PROBLEM DETAILS:
For the records below, give the number of lines in which "Unity" appears, and add nothing else.

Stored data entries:

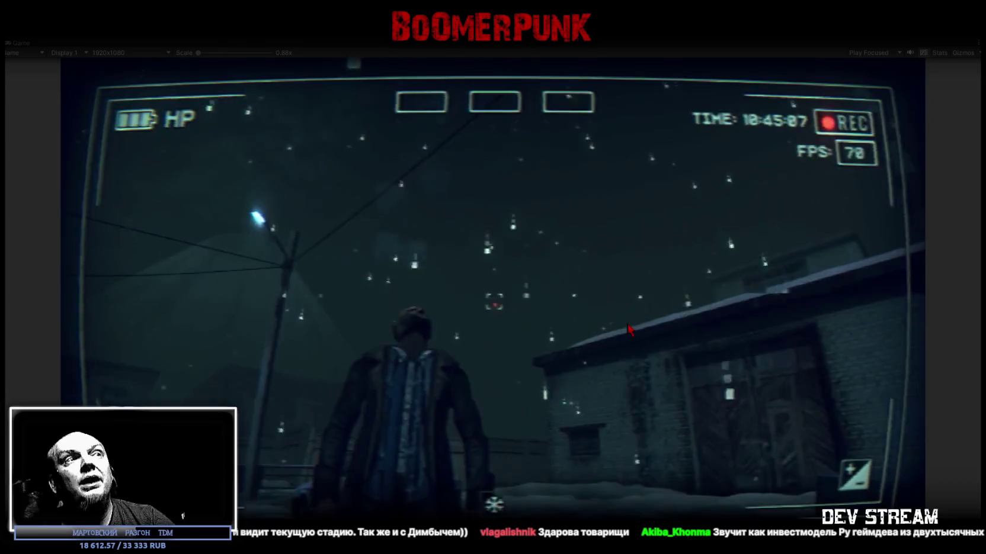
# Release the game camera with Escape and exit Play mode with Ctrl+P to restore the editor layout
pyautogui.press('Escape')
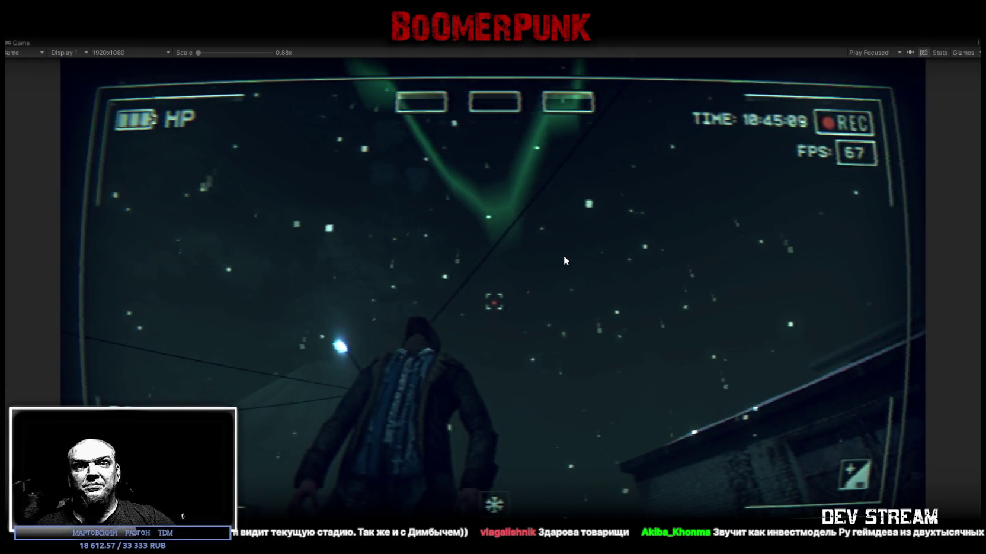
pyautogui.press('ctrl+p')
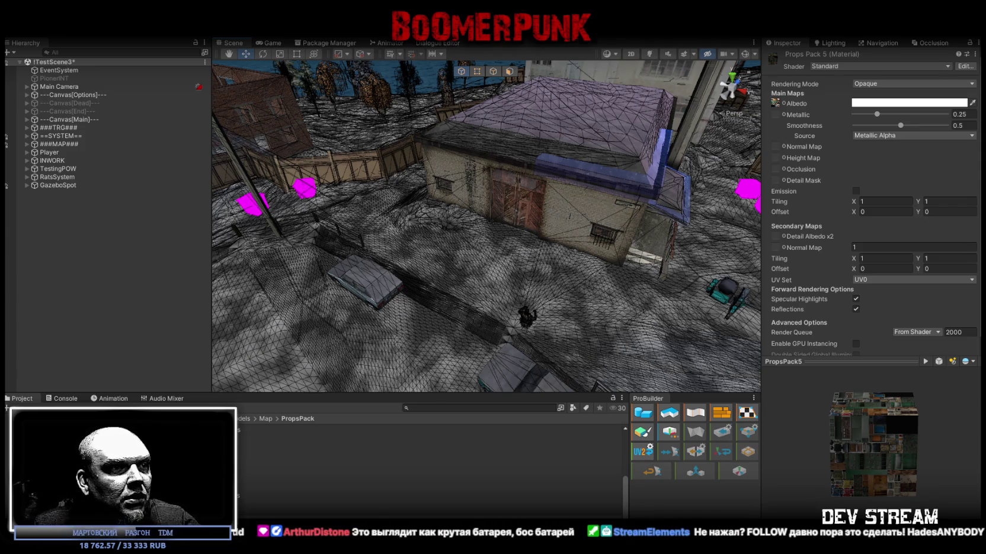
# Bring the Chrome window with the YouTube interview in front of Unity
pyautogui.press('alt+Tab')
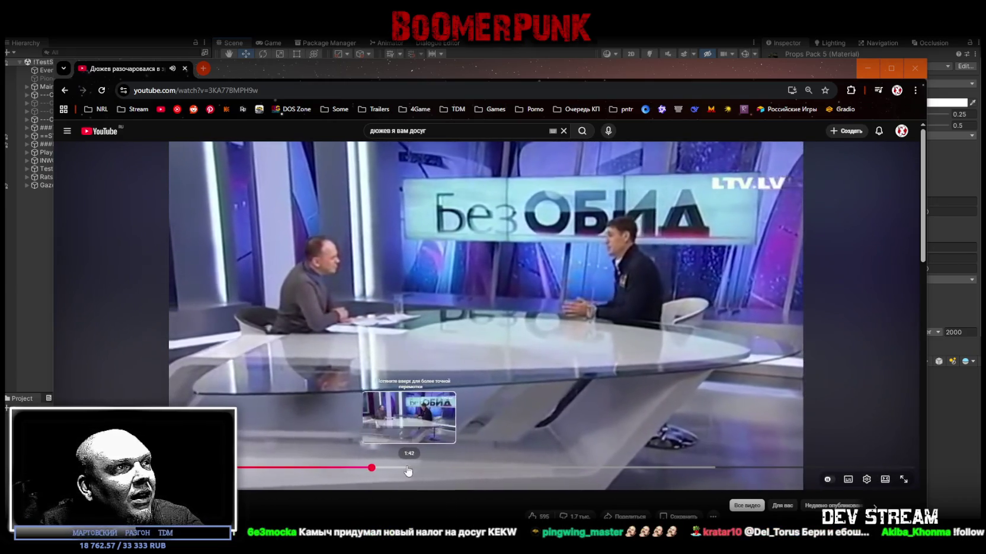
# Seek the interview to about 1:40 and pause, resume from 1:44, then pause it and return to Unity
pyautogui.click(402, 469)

ANSWER SPACE:
2